How do you measure the effectiveness of the mites that you raise? Have you compared their performance to other predatory mites that are on the market?

Two years ago, I donated some of our Benemite Fallacis to a major university entomology lab that was testing a new fungicide on strawberry plants with spider mites. They were testing its effect on various samples of predatory mites. The head entomologist ended up having to re-do the entire experiment because our Fallacis ate all the spider mites in the field so there were none left to keep the other predatory mites around. She said she had never seen anything like it. “They’re insatiable,” she said. So, that was fun.

The best way to determine the efficacy of predatory mites is with the “egg-to-egg” test. Predatory mite eggs are about half the size of their body, and type I’s and II’s can lay up to 5-6 eggs per day. They must eat a whole lot of nutritious food every day in order to do that.

We start with a fixed number of freshly laid predator eggs, usually 10 or 15, of the same species from our insectary and some from another source. Each insectary has its eggs on their own culture tray in the ideal reproductive climate for the species we are testing. We put a very small amount of spider mite eggs near the eggs so when they hatch into nymphs, they have food right away. We keep them fed well throughout the test. We remove the males once they molt into adults and all the females have been fertilized.

Now we have our first data point: the Male to Female ratio. In the wild, this ratio is one male to every three females. However, when food is scarce or poor quality the ratio can be flipped. We have seen this in many samples from every other insectary, especially with Californicus and Persimilis raised on factitious food sources. That is bad for the growers because healthy female predators eat +3x as much food as the males. Every single Benemite species are 75-78% female every single time we have tested them.
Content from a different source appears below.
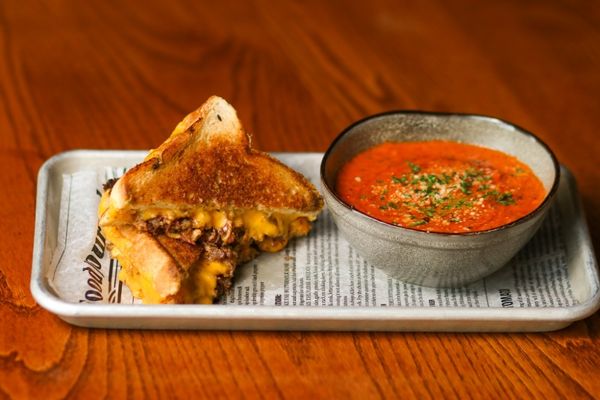
Find the location of a particular element. inside of bowl is located at coordinates (380, 134).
Our second data point: the eggs laid per day by the females left on the tray. We count them by removing them from each tray every 16-20 hours. These results are always hard to believe, and I know every other insectary has done these tests internally but will never release the data. On average our Benemite females lay 5 eggs per day. The female predators raised on factitious food sources laid an average of 0.5 eggs per day, or one egg every other day.

Currently, the regulations governing cannabis growing differ widely from state to state. Looking ahead to a US policy landscape that allows for interstate commerce, how do you think pesticide rules will be affected, and how might a federally-governed regulatory structure differ from what we see at the state level?

While I sincerely hope that the cannabis testing standards stay as high as they are, I am worried that federal legalization will allow it to be lumped in with the rest of agriculture. The agrochemical companies hold a massive amount of power in Washington DC and they have corrupted the governments in the most ag-centric states, even here in California.

Look at California strawberries. They frequently top the “Dirty Dozen” list of pesticide laced foods. The farmers have been lied to for decades under the guise of scientific “research,” though those projects were mostly funded by the same agrochemical companies the “research” promotes. These same companies are directly connected with the pharmaceutical companies, who are creating what many see as human pesticides. Or they make medicine to counteract the symptoms caused by their agrochemical sector.

I think cannabis’ saving grace is the growers themselves. Long-time growers have always been skeptical of the government propaganda, and they know the plant better than any regulator ever could. Their standards are already higher than any test required by law. These pesticide regulations are not for the growers I work with, they are for the growers that struggle to grow literal tons of mids.

My one hope is that systemic insecticides like neonicotinoids will never be legal in any version of cannabis production. Even commercial hemp. Not only are they ineffective against spider mites, but they also make spider mites severely toxic to natural predators. I discovered that the hard way.